Arılarda esasen, kuyruk adında bir bölüm ya da organ bulunmuyor. Buna karşın besin getiren işçi arının abdomen bölümüyle yaptığı 8 şeklindeki hareketler, “Kuyruk Sallama Dansı” (Waggle Dance) olarak adlandırılıyor. Kuyruk Sallama Dansı, petek üzerinde oluşturulan düşey bir çizgi üzerinde yapılıyor. Kovan, güneş ve besin kaynağı arasında oluşturduğu açı sayesinde arı, besin kaynağının yönünü (besinin hangi tarafta olduğunu) belirtebiliyor. Arının kuyruk sallama süresi ise besin kaynağının kovandan uzaklığını gösteriyor. Frisch’in gözlemlerine göre 1 saniyelik kuyruk sallama süresi, besin kaynağının 1 km uzaklıkta olduğunu; 60 derecelik bir açı da besin kaynağının güneş ve kovana göre 60 derecelik yönde olduğunu anlatıyor. Dansın ısrarlı bir şekilde devam etmesi ise besin kaynağının zenginliğinin göstergesi!

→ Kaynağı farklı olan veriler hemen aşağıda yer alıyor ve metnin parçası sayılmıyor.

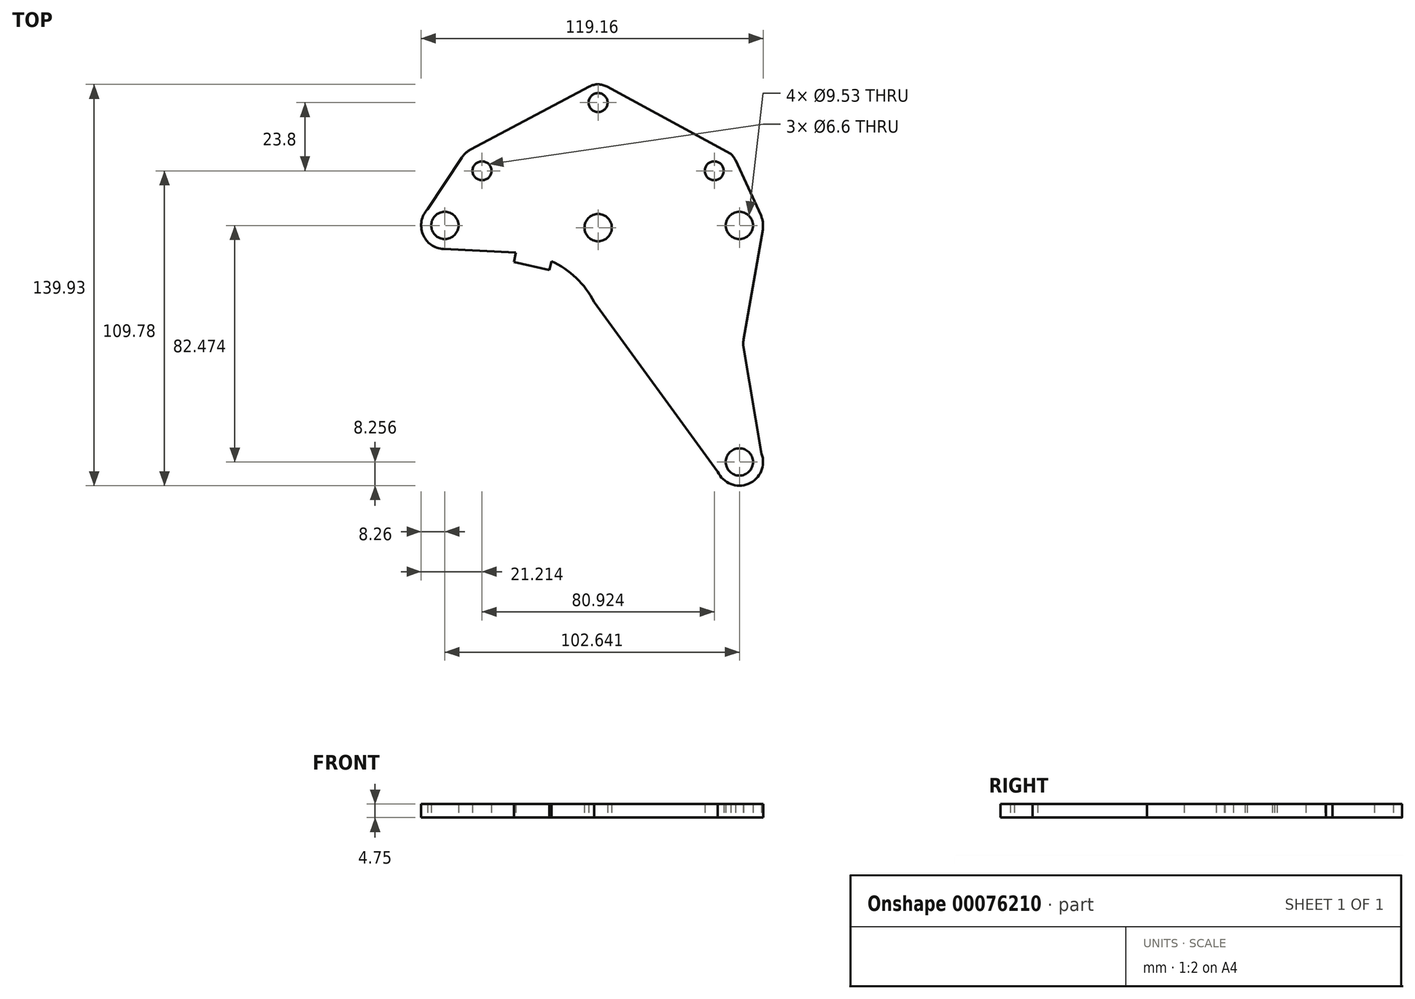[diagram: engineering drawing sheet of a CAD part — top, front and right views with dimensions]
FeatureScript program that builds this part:
annotation { "Feature Type Name" : "Feature", "Feature Type Description" : "" }
export const myFeature = defineFeature(function(context is Context, id is Id, definition is map)
    precondition{}
    {
        {
            var Q0;
            Q0=qCreatedBy(makeId("Top.planeOp"),FACE);
            var sketch = newSketch(context, id + "F0", { "sketchPlane" : qUnion([Q0])});
            skLineSegment(sketch, "E0", {"start": v(-88.85, 0) * mm, "end": v(105.53, 0) * mm, "construction": true});
            skLineSegment(sketch, "E1", {"start": v(-55.5, -34.96) * mm, "end": v(-55.5, 26.62) * mm, "construction": true});
            skLineSegment(sketch, "E2", {"start": v(47.15, 34.32) * mm, "end": v(47.15, -8.26) * mm, "construction": true});
            skLineSegment(sketch, "E3", {"start": v(-2.07, 20.88) * mm, "end": v(-2.07, -30.64) * mm, "construction": true});
            skLineSegment(sketch, "E4", {"start": v(-11.38, -0.76) * mm, "end": v(12.27, -0.76) * mm, "construction": true});
            skLineSegment(sketch, "E5", {"start": v(33.86, -82.47) * mm, "end": v(56.18, -82.47) * mm, "construction": true});
            skLineSegment(sketch, "E6", {"start": v(47.15, -34) * mm, "end": v(47.15, -36.25) * mm, "construction": true});
            skCircle(sketch, "E7", {"center": v(-55.5, 0) * mm, "radius": 4.76 * mm});
            skCircle(sketch, "E8", {"center": v(-2.07, -0.76) * mm, "radius": 4.76 * mm});
            skCircle(sketch, "E9", {"center": v(47.15, 0) * mm, "radius": 4.76 * mm});
            skCircle(sketch, "E10", {"center": v(47.15, -82.47) * mm, "radius": 4.76 * mm});
            skLineSegment(sketch, "E11", {"start": v(-73.98, 19.05) * mm, "end": v(99.09, 19.05) * mm, "construction": true});
            skLineSegment(sketch, "E12", {"start": v(-77.3, 42.85) * mm, "end": v(62.65, 42.85) * mm, "construction": true});
            skLineSegment(sketch, "E13", {"start": v(-2.07, 15.97) * mm, "end": v(-2.07, 64.55) * mm, "construction": true});
            skLineSegment(sketch, "E14", {"start": v(-42.54, 49.45) * mm, "end": v(-42.54, 30.41) * mm, "construction": true});
            skLineSegment(sketch, "E15", {"start": v(38.39, 49.12) * mm, "end": v(38.39, 29.1) * mm, "construction": true});
            skLineSegment(sketch, "E16", {"start": v(-42.54, 33.37) * mm, "end": v(-42.54, 13.18) * mm, "construction": true});
            skLineSegment(sketch, "E17", {"start": v(38.39, 31.24) * mm, "end": v(38.39, 14.5) * mm, "construction": true});
            skCircle(sketch, "E18", {"center": v(-2.07, 42.85) * mm, "radius": 3.3 * mm});
            skCircle(sketch, "E19", {"center": v(-42.54, 19.05) * mm, "radius": 3.3 * mm});
            skCircle(sketch, "E20", {"center": v(38.39, 19.05) * mm, "radius": 3.3 * mm});
            skArc(sketch, "E21", {"start": v(0.96, 48.43) * mm, "mid": v(-2.04, 49.2) * mm, "end": v(-5.05, 48.46) * mm});
            skArc(sketch, "E22", {"start": v(45.77, 22.74) * mm, "mid": v(45.07, 23.9) * mm, "end": v(44.19, 24.93) * mm});
            skArc(sketch, "E23", {"start": v(55.28, -1.41) * mm, "mid": v(55.34, 1.07) * mm, "end": v(54.65, 3.45) * mm});
            skArc(sketch, "E24", {"start": v(-61.47, 5.7) * mm, "mid": v(-63.16, -3.06) * mm, "end": v(-55.9, -8.24) * mm});
            skArc(sketch, "E25", {"start": v(39.62, -85.85) * mm, "mid": v(50.32, -90.1) * mm, "end": v(54.86, -79.53) * mm});
            skLineSegment(sketch, "E26", {"start": v(-89.34, -41.25) * mm, "end": v(99.02, -41.25) * mm, "construction": true});
            skArc(sketch, "E27", {"start": v(-3.48, -26.69) * mm, "mid": v(-9.72, -18.33) * mm, "end": v(-18.34, -12.44) * mm});
            skLineSegment(sketch, "E28", {"start": v(56.68, -29.06) * mm, "end": v(56.68, -56.1) * mm, "construction": true});
            skLineSegment(sketch, "E29", {"start": v(-55.9, -8.24) * mm, "end": v(-30.7, -9.5) * mm});
            skLineSegment(sketch, "E30", {"start": v(-3.48, -26.69) * mm, "end": v(39.62, -85.85) * mm});
            skLineSegment(sketch, "E31", {"start": v(44.19, 24.93) * mm, "end": v(0.96, 48.43) * mm});
            skArc(sketch, "E32", {"start": v(-46.48, 26.48) * mm, "mid": v(-48.19, 25.28) * mm, "end": v(-49.55, 23.7) * mm});
            skLineSegment(sketch, "E33", {"start": v(-5.05, 48.46) * mm, "end": v(-46.48, 26.48) * mm});
            skLineSegment(sketch, "E34", {"start": v(-61.47, 5.7) * mm, "end": v(-49.55, 23.7) * mm});
            skLineSegment(sketch, "E35", {"start": v(45.77, 22.74) * mm, "end": v(54.65, 3.45) * mm});
            skLineSegment(sketch, "E36", {"start": v(-31.7, -41.25) * mm, "end": v(-22.65, -3.1) * mm, "construction": true});
            skLineSegment(sketch, "E37", {"start": v(-30.88, -12.73) * mm, "end": v(-27.17, -13.6) * mm, "construction": true});
            skPoint(sketch, "E37.endSnap0", {"position": v(-27.17, -22.18) * mm});
            skLineSegment(sketch, "E38", {"start": v(-31.46, -12.73) * mm, "end": v(-30.7, -9.5) * mm});
            skLineSegment(sketch, "E39", {"start": v(-27.17, -13.6) * mm, "end": v(-25.25, -14.06) * mm, "construction": true});
            skLineSegment(sketch, "E40", {"start": v(-25.25, -14.06) * mm, "end": v(-20.81, -15.11) * mm, "construction": true});
            skLineSegment(sketch, "E41", {"start": v(-19.07, -15.53) * mm, "end": v(-18.34, -12.44) * mm});
            skLineSegment(sketch, "E42", {"start": v(-19.07, -15.53) * mm, "end": v(-31.46, -12.73) * mm});
            skLineSegment(sketch, "E43.trimOffspring", {"start": v(47.15, -41.25) * mm, "end": v(47.15, -84.04) * mm, "construction": true});
            skArc(sketch, "E44", {"start": v(48.64, -39.68) * mm, "mid": v(48.49, -41.15) * mm, "end": v(48.6, -42.62) * mm});
            skLineSegment(sketch, "E45", {"start": v(54.86, -79.53) * mm, "end": v(48.6, -42.62) * mm});
            skLineSegment(sketch, "E46", {"start": v(48.64, -39.68) * mm, "end": v(55.28, -1.41) * mm});
            skPoint(sketch, "E47.orphan", {"position": v(0, 48.95) * mm});
            skPoint(sketch, "E48.trimOffspring.end.orphan", {"position": v(-27.17, 5.37) * mm});
            skSolve(sketch);
        }
        {
            var Q0;
            Q0=makeQuery(id+"F0.imprint","IMPRINT",FACE,{"disambiguationData":[TD([[makeQuery(id+"F0.imprint","IMPRINT",EDGE,{"derivedFrom":sQuery(id+"F0.wireOp",EDGE,"E7")}),-1.0]])]});
            extrude(context, id + "F1", {"entities" : qUnion([Q0]), "depth" : 4.75 * mm});
        }
    });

Not: Frisch, arıların dansına dair tüm bu bilgilerin doğruluğunu yaptığı sayısız deneyle ispatlamıştır. Gözlemlerini her iki tarafı da camdan yapılmış olan, bu sayede tüm arı davranışlarının eksiksiz izlenebildiği “gözlem kovanları” üzerinden gerçekleştirmiştir. Gözlem kovanları, 1-2 çerçeveli küçük kovancıklardan oluşmaktadır. Frisch, deneyi için gözlem kovanlarının çevresine farklı arazi şartlarında, farklı yönlerde ve farklı uzaklıklarda bulunan yem dolu besleme kapları yerleştirmiştir.
Arılar ve dansları, günümüzde insanlar için de oldukça faydalı bilgiler sunuyor. Çünkü ispat edildiği üzere dans eden bir arı, bunu koloniye daha verimli polen ya da nektar getirilmesi amacıyla yapıyor. Arının bu görevi yapabilmesi ve dans edebilmesi, arılık çevresinde doğal bitki örtüsünün varlığı ile doğru orantılı bir şekilde gerçekleşiyor. Bu da bizlere, arılar varsa sağlıklı bir çevrenin ve tüm canlılar için yaşanabilir bir ekosistemin varlığını gösteriyor.
Günümüzde arılar tarafından toplanan nektar, polen ve propolis örnekleri analiz edilerek çevre kirliliğinin düzeyi belirlenebiliyor. Bunun dışında, kaybolan ya da tehdit altında olan bitki türlerini izleme gibi ekolojik çalışmalar da yapılabiliyor. Bu bağlamda, arılar dans ediyorsa; hatta danslarına ısrarla devam edebiliyorlarsa bu, bölgenin bitki ve yaşamla dolu olduğuna işaret ediyor. Dünya genelinde görülen arı azalmaları ve ölümlerine rağmen hala dans edebilen arıların varlığı, bizler için bir umut kaynağı... Her şeyin bitmediğinin göstergesi…
Arılar iyi ki var, hep var olsunlar!